Task: Render the lines below as a numbered list, omitting any blank lines.

Data records

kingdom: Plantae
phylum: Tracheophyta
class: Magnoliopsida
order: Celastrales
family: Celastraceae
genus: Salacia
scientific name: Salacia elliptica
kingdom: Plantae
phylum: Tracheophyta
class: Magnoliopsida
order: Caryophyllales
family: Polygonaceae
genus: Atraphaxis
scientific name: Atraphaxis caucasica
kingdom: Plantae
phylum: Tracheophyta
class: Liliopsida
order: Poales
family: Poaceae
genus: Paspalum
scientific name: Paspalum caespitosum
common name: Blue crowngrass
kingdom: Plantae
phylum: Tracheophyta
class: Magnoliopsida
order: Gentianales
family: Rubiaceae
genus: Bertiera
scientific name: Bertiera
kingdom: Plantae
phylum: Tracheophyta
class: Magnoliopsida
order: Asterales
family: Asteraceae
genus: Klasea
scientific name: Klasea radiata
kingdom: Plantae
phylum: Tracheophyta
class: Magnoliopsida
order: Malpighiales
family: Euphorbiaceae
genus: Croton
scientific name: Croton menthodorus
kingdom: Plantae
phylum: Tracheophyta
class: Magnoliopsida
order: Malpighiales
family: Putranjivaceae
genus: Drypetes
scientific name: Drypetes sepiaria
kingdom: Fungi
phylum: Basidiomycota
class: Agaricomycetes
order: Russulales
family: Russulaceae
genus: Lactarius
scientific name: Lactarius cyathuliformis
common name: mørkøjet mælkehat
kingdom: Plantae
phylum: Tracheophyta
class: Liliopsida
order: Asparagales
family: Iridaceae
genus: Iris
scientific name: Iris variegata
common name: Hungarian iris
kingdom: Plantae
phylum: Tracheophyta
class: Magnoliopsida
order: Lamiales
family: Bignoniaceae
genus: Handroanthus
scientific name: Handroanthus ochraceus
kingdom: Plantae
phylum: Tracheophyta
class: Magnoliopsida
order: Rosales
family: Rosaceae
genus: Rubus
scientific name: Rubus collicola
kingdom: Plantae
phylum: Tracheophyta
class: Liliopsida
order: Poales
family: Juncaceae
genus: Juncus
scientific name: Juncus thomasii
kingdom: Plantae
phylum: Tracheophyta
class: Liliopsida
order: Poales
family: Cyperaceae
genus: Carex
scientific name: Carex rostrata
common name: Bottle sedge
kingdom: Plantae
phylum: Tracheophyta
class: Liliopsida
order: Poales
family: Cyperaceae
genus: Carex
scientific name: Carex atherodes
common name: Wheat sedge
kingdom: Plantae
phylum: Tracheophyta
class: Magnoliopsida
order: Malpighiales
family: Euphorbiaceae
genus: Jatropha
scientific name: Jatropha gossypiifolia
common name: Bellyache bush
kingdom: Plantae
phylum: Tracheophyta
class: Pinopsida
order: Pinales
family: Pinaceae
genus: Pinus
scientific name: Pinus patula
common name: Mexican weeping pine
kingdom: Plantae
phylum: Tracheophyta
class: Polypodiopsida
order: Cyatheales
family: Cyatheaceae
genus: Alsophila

Response below:
1. kingdom: Plantae
2. phylum: Tracheophyta
3. class: Magnoliopsida
4. order: Celastrales
5. family: Celastraceae
6. genus: Salacia
7. scientific name: Salacia elliptica
8. kingdom: Plantae
9. phylum: Tracheophyta
10. class: Magnoliopsida
11. order: Caryophyllales
12. family: Polygonaceae
13. genus: Atraphaxis
14. scientific name: Atraphaxis caucasica
15. kingdom: Plantae
16. phylum: Tracheophyta
17. class: Liliopsida
18. order: Poales
19. family: Poaceae
20. genus: Paspalum
21. scientific name: Paspalum caespitosum
22. common name: Blue crowngrass
23. kingdom: Plantae
24. phylum: Tracheophyta
25. class: Magnoliopsida
26. order: Gentianales
27. family: Rubiaceae
28. genus: Bertiera
29. scientific name: Bertiera
30. kingdom: Plantae
31. phylum: Tracheophyta
32. class: Magnoliopsida
33. order: Asterales
34. family: Asteraceae
35. genus: Klasea
36. scientific name: Klasea radiata
37. kingdom: Plantae
38. phylum: Tracheophyta
39. class: Magnoliopsida
40. order: Malpighiales
41. family: Euphorbiaceae
42. genus: Croton
43. scientific name: Croton menthodorus
44. kingdom: Plantae
45. phylum: Tracheophyta
46. class: Magnoliopsida
47. order: Malpighiales
48. family: Putranjivaceae
49. genus: Drypetes
50. scientific name: Drypetes sepiaria
51. kingdom: Fungi
52. phylum: Basidiomycota
53. class: Agaricomycetes
54. order: Russulales
55. family: Russulaceae
56. genus: Lactarius
57. scientific name: Lactarius cyathuliformis
58. common name: mørkøjet mælkehat
59. kingdom: Plantae
60. phylum: Tracheophyta
61. class: Liliopsida
62. order: Asparagales
63. family: Iridaceae
64. genus: Iris
65. scientific name: Iris variegata
66. common name: Hungarian iris
67. kingdom: Plantae
68. phylum: Tracheophyta
69. class: Magnoliopsida
70. order: Lamiales
71. family: Bignoniaceae
72. genus: Handroanthus
73. scientific name: Handroanthus ochraceus
74. kingdom: Plantae
75. phylum: Tracheophyta
76. class: Magnoliopsida
77. order: Rosales
78. family: Rosaceae
79. genus: Rubus
80. scientific name: Rubus collicola
81. kingdom: Plantae
82. phylum: Tracheophyta
83. class: Liliopsida
84. order: Poales
85. family: Juncaceae
86. genus: Juncus
87. scientific name: Juncus thomasii
88. kingdom: Plantae
89. phylum: Tracheophyta
90. class: Liliopsida
91. order: Poales
92. family: Cyperaceae
93. genus: Carex
94. scientific name: Carex rostrata
95. common name: Bottle sedge
96. kingdom: Plantae
97. phylum: Tracheophyta
98. class: Liliopsida
99. order: Poales
100. family: Cyperaceae
101. genus: Carex
102. scientific name: Carex atherodes
103. common name: Wheat sedge
104. kingdom: Plantae
105. phylum: Tracheophyta
106. class: Magnoliopsida
107. order: Malpighiales
108. family: Euphorbiaceae
109. genus: Jatropha
110. scientific name: Jatropha gossypiifolia
111. common name: Bellyache bush
112. kingdom: Plantae
113. phylum: Tracheophyta
114. class: Pinopsida
115. order: Pinales
116. family: Pinaceae
117. genus: Pinus
118. scientific name: Pinus patula
119. common name: Mexican weeping pine
120. kingdom: Plantae
121. phylum: Tracheophyta
122. class: Polypodiopsida
123. order: Cyatheales
124. family: Cyatheaceae
125. genus: Alsophila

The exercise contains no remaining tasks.